Les juges au-dessus du peuple ?
«Je suis vraiment déçu.» C’est par ces mots que notre président de parti Toni Brunner a décrit ses impressions le 11 mars 2015, lorsqu’il se tenait devant le pupitre de l’orateur du Conseil national, au cours de la session de printemps durant laquelle on a débattu de l’article sur le renvoi des criminels étrangers. Les citoyens et citoyennes doivent désormais se rabattre sur l’initiative de mise en œuvre.
Il y a quatre ans et demi, le souverain a transformé l’initiative de l’UDC sur le renvoi des criminels étrangers en article constitutionnel. Il y a un an, le Conseil national s’était mis d’accord sur une solution de compromis, prévoyant impérativement l’exécution du renvoi des délinquants étrangers auteurs d’infractions graves (p.ex. assassinat, brigandage, viol). L’expulsion des criminels portant gravement atteinte à l’ordre et à la sécurité publics (p.ex. menaces contre des autorités, enlèvement, incendie volontaire), devait être prévue pour les récidivistes.
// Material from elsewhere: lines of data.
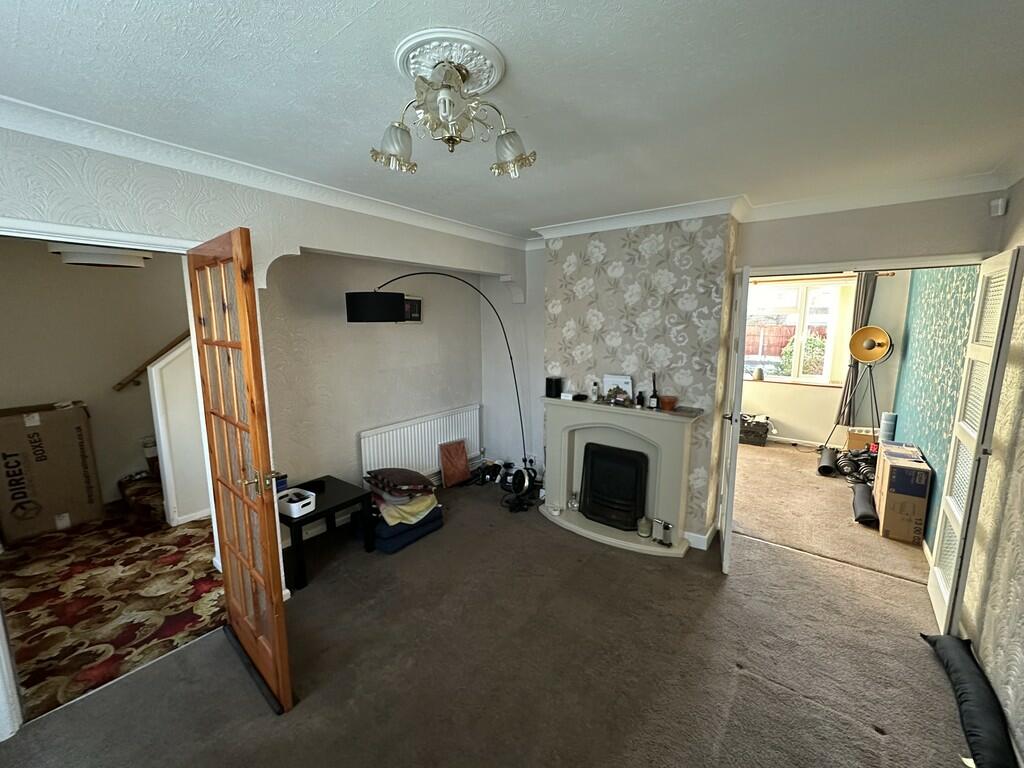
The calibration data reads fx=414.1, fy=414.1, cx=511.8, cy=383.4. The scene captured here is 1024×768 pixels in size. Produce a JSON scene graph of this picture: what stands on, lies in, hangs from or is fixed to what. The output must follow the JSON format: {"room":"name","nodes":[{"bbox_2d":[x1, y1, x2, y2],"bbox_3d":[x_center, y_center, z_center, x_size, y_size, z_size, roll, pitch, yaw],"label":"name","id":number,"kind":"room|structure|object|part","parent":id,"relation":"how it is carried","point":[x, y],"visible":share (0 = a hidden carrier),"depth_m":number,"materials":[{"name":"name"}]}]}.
{"room":"living room","nodes":[
{"label":"living room","id":0,"kind":"room"},
{"bbox_2d":[0,239,191,518],"bbox_3d":[-3.732,-0.102,3.732,0.163,2.487,2.721,6,11,36],"label":"hallway wall","id":1,"kind":"structure","parent":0,"point":[58,392],"depth_m":3.67,"materials":[{"name":"beige paint"}]},
{"bbox_2d":[113,330,189,391],"bbox_3d":[-3.254,-0.736,4.012,0.106,1.651,1.209,6,11,36],"label":"handrail","id":2,"kind":"object","parent":1,"relation":"attached to","point":[177,340],"visible":0.45,"depth_m":3.86,"materials":[{"name":"brown wood"}]},
{"bbox_2d":[49,242,152,268],"bbox_3d":[-2.809,-1.015,2.835,0.539,0.385,0.545,6,11,36],"label":"hallway ceiling light","id":3,"kind":"object","parent":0,"point":[79,259],"visible":0.82,"depth_m":2.70,"materials":[{"name":"white"}]},
{"bbox_2d":[1,504,219,721],"bbox_3d":[-2.947,1.292,3.037,2.941,0.071,2.352,6,11,36],"label":"hallway floor","id":4,"kind":"structure","parent":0,"point":[26,551],"depth_m":2.57,"materials":[{"name":"carpet"}]},
{"bbox_2d":[0,402,101,544],"bbox_3d":[-3.941,0.686,3.420,0.523,1.016,0.629,6,11,36],"label":"cardboard box","id":5,"kind":"object","parent":4,"relation":"on","point":[7,442],"visible":0.98,"depth_m":3.29,"materials":[{"name":"brown cardboard"}]},
{"bbox_2d":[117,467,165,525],"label":"stair step","id":6,"kind":"structure","parent":4,"relation":"on","point":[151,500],"depth_m":3.66,"materials":[{"name":"carpet"}]},
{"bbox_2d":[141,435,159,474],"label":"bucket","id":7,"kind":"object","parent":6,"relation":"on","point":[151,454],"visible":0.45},
{"bbox_2d":[148,333,212,526],"bbox_3d":[-2.567,-0.086,3.774,0.176,2.421,1.355,6,11,36],"label":"stair half wall","id":8,"kind":"structure","parent":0,"point":[166,373],"depth_m":3.46,"materials":[{"name":"white paint"}]},
{"bbox_2d":[0,124,533,730],"bbox_3d":[-1.298,0.037,2.527,0.216,2.475,4.545,6,11,36],"label":"left wall","id":9,"kind":"structure","parent":0,"point":[204,201],"depth_m":2.23,"materials":[{"name":"paint"}]},
{"bbox_2d":[0,220,213,737],"bbox_3d":[-1.932,0.388,1.902,0.207,2.042,1.045,6,11,36],"label":"door frame","id":10,"kind":"structure","parent":9,"relation":"in","point":[126,242],"depth_m":1.75,"materials":[{"name":"white paint"}]},
{"bbox_2d":[185,226,292,713],"bbox_3d":[-1.284,0.388,1.931,0.822,2.023,0.157,8,12,42],"label":"glazed door","id":11,"kind":"structure","parent":10,"relation":"attached to","point":[246,349],"depth_m":1.81,"materials":[{"name":"brown wood"}]},
{"bbox_3d":[-1.128,0.443,1.903,0.136,0.086,0.142,8,12,42],"label":"handle","id":12,"kind":"part","parent":11,"relation":"part of","materials":[{"name":"metal"}]},
{"bbox_2d":[0,94,529,248],"bbox_3d":[-1.158,-1.125,2.370,0.258,0.110,3.831,6,11,36],"label":"crown molding","id":13,"kind":"structure","parent":9,"relation":"attached to","point":[24,104],"depth_m":2.06,"materials":[{"name":"white paint"}]},
{"bbox_2d":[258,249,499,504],"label":"alcove wall","id":14,"kind":"structure","parent":0,"point":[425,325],"depth_m":3.45,"materials":[{"name":"paint"}]},
{"bbox_2d":[403,295,422,322],"bbox_3d":[-0.976,-0.699,3.961,0.035,0.256,0.260,6,11,36],"label":"picture","id":15,"kind":"object","parent":14,"relation":"attached to","point":[412,306],"visible":0.63,"depth_m":3.98},
{"bbox_2d":[359,404,481,481],"bbox_3d":[-0.838,0.634,4.089,0.086,0.590,1.430,6,11,36],"label":"radiator","id":16,"kind":"object","parent":14,"relation":"attached to","point":[410,457],"visible":0.89,"depth_m":3.96,"materials":[{"name":"white metal"}]},
{"bbox_2d":[0,454,978,767],"bbox_3d":[0.627,1.382,2.473,4.416,0.107,6.314,6,11,36],"label":"carpet floor","id":17,"kind":"structure","parent":0,"point":[719,592],"depth_m":2.07,"materials":[{"name":"carpet"}]},
{"bbox_2d":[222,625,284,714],"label":"draft stopper","id":18,"kind":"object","parent":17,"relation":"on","point":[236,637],"visible":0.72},
{"bbox_2d":[278,475,376,589],"bbox_3d":[-1.408,1.042,2.997,0.524,0.448,0.618,6,11,36],"label":"black side table","id":19,"kind":"object","parent":17,"relation":"on","point":[340,504],"visible":0.69,"depth_m":2.90,"materials":[{"name":"black wood"}]},
{"bbox_2d":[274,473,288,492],"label":"blue box","id":20,"kind":"object","parent":19,"relation":"on","point":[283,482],"visible":0.44,"depth_m":2.89,"materials":[{"name":"blue"}]},
{"bbox_2d":[277,487,316,518],"bbox_3d":[-1.451,0.789,2.774,0.234,0.099,0.169,6,11,36],"label":"white box","id":21,"kind":"object","parent":19,"relation":"on","point":[293,504],"visible":0.92,"depth_m":2.73,"materials":[{"name":"white plastic"}]},
{"bbox_2d":[372,504,443,554],"bbox_3d":[-0.920,1.103,3.368,0.498,0.187,0.587,6,11,36],"label":"blue cushion","id":22,"kind":"object","parent":17,"relation":"on","point":[384,547],"visible":0.51,"depth_m":3.17,"materials":[{"name":"blue fabric"}]},
{"bbox_2d":[375,490,438,526],"bbox_3d":[-0.859,0.950,3.313,0.446,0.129,0.444,-7,11,-38],"label":"yellow cloth","id":23,"kind":"object","parent":22,"relation":"on","point":[384,510],"visible":0.76,"depth_m":3.18,"materials":[{"name":"fabric"}]},
{"bbox_2d":[363,467,433,496],"bbox_3d":[-0.910,0.761,3.364,0.484,0.127,0.439,6,11,36],"label":"cushion","id":24,"kind":"object","parent":23,"relation":"on","point":[405,480],"visible":0.99,"depth_m":3.23,"materials":[{"name":"fabric"}]},
{"bbox_2d":[348,273,530,469],"bbox_3d":[-0.456,0.169,3.506,1.669,2.078,0.450,-6,11,-33],"label":"arc floor lamp","id":25,"kind":"object","parent":17,"relation":"on","point":[363,310],"visible":0.95,"depth_m":2.93,"materials":[{"name":"black metal"}]},
{"bbox_3d":[-0.908,-0.515,2.790,0.390,0.184,0.328,-3,9,-16],"label":"drum shade","id":26,"kind":"part","parent":25,"relation":"part of","materials":[{"name":"black fabric"}]},
{"bbox_2d":[439,439,471,487],"bbox_3d":[-0.597,0.829,4.342,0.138,0.429,0.341,6,11,36],"label":"board","id":27,"kind":"object","parent":17,"relation":"on","point":[458,459],"visible":0.99,"depth_m":4.31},
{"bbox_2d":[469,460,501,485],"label":"black bag","id":28,"kind":"object","parent":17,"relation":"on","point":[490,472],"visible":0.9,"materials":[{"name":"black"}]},
{"bbox_2d":[499,465,537,512],"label":"fan","id":29,"kind":"object","parent":17,"relation":"on","point":[518,485],"visible":0.94,"depth_m":3.88,"materials":[{"name":"black plastic"}]},
{"bbox_2d":[537,395,702,556],"bbox_3d":[0.780,0.696,3.351,1.377,1.018,0.473,6,11,36],"label":"fireplace","id":30,"kind":"object","parent":17,"relation":"on","point":[552,439],"visible":0.82,"depth_m":3.29,"materials":[{"name":"white"}]},
{"bbox_2d":[545,376,562,397],"bbox_3d":[0.360,0.029,3.605,0.116,0.158,0.107,6,11,36],"label":"black speaker","id":31,"kind":"object","parent":30,"relation":"on","point":[554,388],"visible":1,"depth_m":3.56,"materials":[{"name":"black"}]},
{"bbox_2d":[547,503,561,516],"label":"small white cup","id":32,"kind":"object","parent":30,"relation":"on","point":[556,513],"visible":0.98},
{"bbox_2d":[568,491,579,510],"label":"glass jar","id":33,"kind":"object","parent":30,"relation":"on","point":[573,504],"visible":0.99,"depth_m":3.55,"materials":[{"name":"clear glass"}]},
{"bbox_2d":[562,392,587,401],"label":"small box","id":34,"kind":"object","parent":30,"relation":"on","point":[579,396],"visible":0.99,"depth_m":3.43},
{"bbox_2d":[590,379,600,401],"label":"bottle","id":35,"kind":"object","parent":30,"relation":"on","point":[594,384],"visible":0.99,"depth_m":3.37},
{"bbox_2d":[579,442,647,530],"bbox_3d":[0.836,0.826,3.406,0.536,0.603,0.224,6,11,36],"label":"electric fire","id":36,"kind":"object","parent":30,"relation":"in","point":[634,470],"visible":0.99,"depth_m":3.34,"materials":[{"name":"black"}]},
{"bbox_2d":[602,374,632,401],"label":"picture","id":37,"kind":"object","parent":30,"relation":"on","point":[620,379],"visible":0.81,"depth_m":3.35,"materials":[{"name":"white"}]},
{"bbox_2d":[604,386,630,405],"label":"ornament","id":38,"kind":"object","parent":30,"relation":"on","point":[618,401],"visible":0.99,"depth_m":3.25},
{"bbox_2d":[636,391,645,407],"bbox_3d":[0.985,0.118,3.176,0.058,0.117,0.058,6,11,36],"label":"small bottle","id":39,"kind":"object","parent":30,"relation":"on","point":[639,401],"visible":0.99,"depth_m":3.16,"materials":[{"name":"black glass"}]},
{"bbox_2d":[637,516,651,537],"bbox_3d":[1.017,1.094,3.182,0.100,0.117,0.100,3,9,20],"label":"candle","id":40,"kind":"object","parent":30,"relation":"on","point":[645,528],"visible":0.99,"depth_m":3.15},
{"bbox_2d":[649,373,659,408],"bbox_3d":[1.078,0.053,3.129,0.070,0.260,0.068,6,11,36],"label":"bottle","id":41,"kind":"object","parent":30,"relation":"on","point":[654,396],"visible":0.99,"depth_m":3.11,"materials":[{"name":"black glass"}]},
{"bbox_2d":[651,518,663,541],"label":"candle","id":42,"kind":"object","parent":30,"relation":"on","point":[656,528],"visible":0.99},
{"bbox_2d":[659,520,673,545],"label":"holder","id":43,"kind":"object","parent":30,"relation":"on","point":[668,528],"visible":0.99,"depth_m":3.06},
{"bbox_2d":[659,395,677,411],"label":"flower pot","id":44,"kind":"object","parent":30,"relation":"on","point":[668,401],"visible":1,"depth_m":3.02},
{"bbox_2d":[738,414,771,446],"bbox_3d":[3.299,0.623,5.821,0.549,0.355,0.403,6,11,36],"label":"black crate","id":45,"kind":"object","parent":17,"relation":"on","point":[755,435],"visible":0.8,"depth_m":5.66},
{"bbox_2d":[817,446,837,476],"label":"foam roller","id":46,"kind":"object","parent":17,"relation":"on","point":[832,470],"visible":0.96,"depth_m":4.64,"materials":[{"name":"black"}]},
{"bbox_2d":[833,446,877,484],"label":"dumbbells","id":47,"kind":"object","parent":17,"relation":"on","point":[866,459],"visible":0.58,"depth_m":4.42,"materials":[{"name":"black plastic"}]},
{"bbox_2d":[822,325,893,452],"bbox_3d":[4.067,0.120,4.820,0.580,1.636,0.556,6,11,36],"label":"floor lamp","id":48,"kind":"object","parent":17,"relation":"on","point":[876,356],"visible":0.98,"depth_m":4.72,"materials":[{"name":"gold metal"}]},
{"bbox_2d":[845,427,877,451],"bbox_3d":[4.181,0.727,4.942,0.341,0.338,0.314,6,11,36],"label":"cardboard box","id":49,"kind":"object","parent":17,"relation":"on","point":[866,439],"visible":0.55,"depth_m":4.85,"materials":[{"name":"cardboard"}]},
{"bbox_2d":[852,483,878,525],"bbox_3d":[3.132,1.064,3.689,0.171,0.151,0.588,6,11,36],"label":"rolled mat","id":50,"kind":"object","parent":17,"relation":"on","point":[863,502],"visible":0.93,"depth_m":3.56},
{"bbox_2d":[873,442,933,545],"bbox_3d":[3.147,0.907,3.343,0.296,0.579,0.425,6,11,36],"label":"cardboard box","id":51,"kind":"object","parent":17,"relation":"on","point":[899,536],"visible":0.9,"depth_m":3.19,"materials":[{"name":"brown cardboard"}]},
{"bbox_2d":[879,412,896,442],"bbox_3d":[3.907,0.479,4.316,0.115,0.342,0.122,6,11,36],"label":"paper roll","id":52,"kind":"object","parent":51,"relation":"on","point":[891,420],"visible":0.81,"depth_m":4.27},
{"bbox_2d":[922,634,1015,767],"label":"draft stopper","id":53,"kind":"object","parent":17,"relation":"on","point":[965,659],"visible":0.97,"depth_m":1.74,"materials":[{"name":"fabric"}]},
{"bbox_2d":[0,0,1022,240],"bbox_3d":[0.186,-1.111,1.726,3.914,0.115,5.104,6,11,36],"label":"ceiling","id":54,"kind":"structure","parent":0,"point":[312,48],"depth_m":1.43,"materials":[{"name":"white paint"}]},
{"bbox_2d":[394,27,504,95],"bbox_3d":[-0.195,-0.992,1.312,0.321,0.037,0.321,6,11,36],"label":"ceiling rose","id":55,"kind":"object","parent":54,"relation":"attached to","point":[480,87],"visible":0.71,"depth_m":1.25,"materials":[{"name":"white paint"}]},
{"bbox_2d":[373,49,532,177],"bbox_3d":[-0.184,-0.852,1.311,0.491,0.297,0.476,0,9,3],"label":"chandelier","id":56,"kind":"object","parent":55,"relation":"hanging from","point":[452,138],"visible":0.99,"depth_m":1.27,"materials":[{"name":"gold metal"}]},
{"bbox_3d":[-0.372,-0.759,1.327,0.118,0.115,0.121,6,11,37],"label":"shade","id":57,"kind":"part","parent":56,"relation":"part of","materials":[{"name":"glass"}]},
{"bbox_3d":[-0.005,-0.765,1.375,0.123,0.117,0.121,6,11,37],"label":"shade","id":58,"kind":"part","parent":56,"relation":"part of","materials":[{"name":"white glass"}]},
{"bbox_2d":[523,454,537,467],"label":"wall socket","id":59,"kind":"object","parent":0,"point":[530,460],"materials":[{"name":"white plastic"}]},
{"bbox_2d":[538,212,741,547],"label":"chimney breast wall","id":60,"kind":"structure","parent":0,"point":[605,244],"depth_m":3.17,"materials":[{"name":"grey paper"}]},
{"bbox_2d":[683,524,716,550],"bbox_3d":[1.398,1.161,3.264,0.378,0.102,0.260,6,11,36],"label":"baseboard","id":61,"kind":"structure","parent":60,"relation":"attached to","point":[704,536],"depth_m":3.15,"materials":[{"name":"white paint"}]},
{"bbox_2d":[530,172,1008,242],"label":"crown molding","id":62,"kind":"structure","parent":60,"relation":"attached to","point":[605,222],"depth_m":2.71,"materials":[{"name":"white paint"}]},
{"bbox_2d":[739,268,910,447],"bbox_3d":[3.641,-0.451,5.868,3.060,2.468,0.180,6,11,36],"label":"far room wall","id":63,"kind":"structure","parent":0,"point":[779,390],"depth_m":5.44,"materials":[{"name":"paint"}]},
{"bbox_2d":[745,277,845,385],"bbox_3d":[3.740,-0.699,5.731,1.322,1.452,0.154,6,11,36],"label":"window","id":64,"kind":"structure","parent":63,"relation":"in","point":[798,319],"depth_m":5.65,"materials":[{"name":"white"}]},
{"bbox_2d":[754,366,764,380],"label":"small jar","id":65,"kind":"object","parent":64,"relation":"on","point":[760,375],"visible":1,"depth_m":5.82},
{"bbox_2d":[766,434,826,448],"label":"baseboard","id":66,"kind":"structure","parent":63,"relation":"attached to","point":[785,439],"depth_m":5.68,"materials":[{"name":"white paint"}]},
{"bbox_2d":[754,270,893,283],"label":"curtain rod","id":67,"kind":"object","parent":63,"relation":"attached to","point":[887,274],"visible":0.61,"depth_m":5.14,"materials":[{"name":"brown wood"}]},
{"bbox_2d":[835,272,876,425],"bbox_3d":[4.273,-0.431,5.113,0.242,1.913,0.105,6,11,36],"label":"curtain","id":68,"kind":"object","parent":67,"relation":"hanging from","point":[842,399],"visible":0.58,"depth_m":5.12,"materials":[{"name":"grey fabric"}]},
{"bbox_2d":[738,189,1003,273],"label":"back wall","id":69,"kind":"structure","parent":0,"point":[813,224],"depth_m":2.63,"materials":[{"name":"paint"}]},
{"bbox_2d":[718,266,751,573],"bbox_3d":[1.567,0.234,2.974,0.131,2.014,0.711,3,10,22],"label":"door","id":70,"kind":"structure","parent":69,"relation":"attached to","point":[745,291],"depth_m":2.67,"materials":[{"name":"white paint"}]},
{"bbox_2d":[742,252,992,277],"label":"door frame","id":71,"kind":"structure","parent":69,"relation":"attached to","point":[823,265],"depth_m":2.67,"materials":[{"name":"white paint"}]},
{"bbox_2d":[927,245,1023,632],"bbox_3d":[2.497,0.337,2.267,0.072,2.031,0.549,6,11,36],"label":"folding door","id":72,"kind":"structure","parent":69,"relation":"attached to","point":[972,472],"depth_m":2.16,"materials":[{"name":"white paint"}]},
{"bbox_2d":[890,265,980,549],"bbox_3d":[3.788,-0.118,3.683,0.168,2.493,3.172,6,11,36],"label":"wallpapered wall","id":73,"kind":"structure","parent":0,"point":[910,353],"depth_m":3.48,"materials":[{"name":"teal paper"}]},
{"bbox_2d":[958,180,1023,764],"bbox_3d":[1.517,0.355,0.684,0.158,2.490,4.393,6,11,36],"label":"right wall","id":74,"kind":"structure","parent":0,"point":[1022,648],"depth_m":1.91,"materials":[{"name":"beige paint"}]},
{"bbox_2d":[989,197,1007,216],"bbox_3d":[2.650,-0.962,2.260,0.055,0.084,0.062,6,11,36],"label":"motion sensor","id":75,"kind":"object","parent":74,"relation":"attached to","point":[999,207],"visible":0.99,"depth_m":2.24,"materials":[{"name":"white plastic"}]},
{"label":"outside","id":76,"kind":"structure","parent":0,"visible":0},
{"label":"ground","id":77,"kind":"structure","parent":76,"visible":0},
{"bbox_2d":[743,322,825,360],"bbox_3d":[7.396,-0.796,11.284,5.532,1.525,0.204,6,11,36],"label":"fence","id":78,"kind":"object","parent":77,"relation":"on","point":[779,330],"visible":0.21,"depth_m":11.24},
{"bbox_2d":[776,332,826,377],"bbox_3d":[5.689,-0.238,8.009,1.326,1.541,1.081,6,11,36],"label":"bush","id":79,"kind":"object","parent":77,"relation":"on","point":[810,340],"visible":0.35,"depth_m":7.80,"materials":[{"name":"green plant"}]}
]}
Volte-face du camp bourgeois
Mais aujourd’hui, tout a changé. Après le Conseil des États, les fractions PLR et PDC/PES se sont détournées du compromis. Alors que le peuple avait balayé la proposition du Conseil fédéral prévoyant un examen des cas de rigueur, ces parlementaires l’ont tout simplement rebaptisée « examen des circonstances particulières » et ont placé le tout sous l’étiquette « contrôle de la proportionnalité ». Le « centre-droit » n’a cure du fait que les 26 cantons et la majorité de la population suisse ait dit non à une telle solution.
Toni Brunner condamne cette attitude : « Ils se moquent du peuple. Ce n’est pas l’amorce d’un compromis, mais d’une campagne de votations. Ils veulent ainsi provoquer le passage dans les urnes de l’initiative de mise en œuvre. » Mais il prévient: «Cette initiative sera acceptée à une majorité encore plus écrasante que l’initiative sur le renvoi.»
Légiférer comme cela a été décidé
L’initiative sur le renvoi a été lancée parce que la pratique des tribunaux et des autorités en Suisse était perçue comme très disparate et trop laxiste. L’initiative vise à modifier cette pratique. Le but de l’exercice n’est évidemment pas de créer une loi qui corresponde parfaitement à la pratique antérieure. Notre collègue zurichois Gregor Rutz l’a expliqué en ces termes: «Votre travail n’est pas de légiférer comme bon vous semble. Votre travail est de légiférer comme le peuple et les cantons l’ont décidé en 2010.»
Pour cela, il ne reste qu’une seule solution: l’initiative de mise en œuvre de l’UDC. En effet, avec l’instrument judiciaire de l’examen des cas de rigueur, il faut s’attendre à ce que seuls environ 500 criminels étrangers, au lieu des 18’000 estimés, quittent leur «pays d’adoption» chaque année.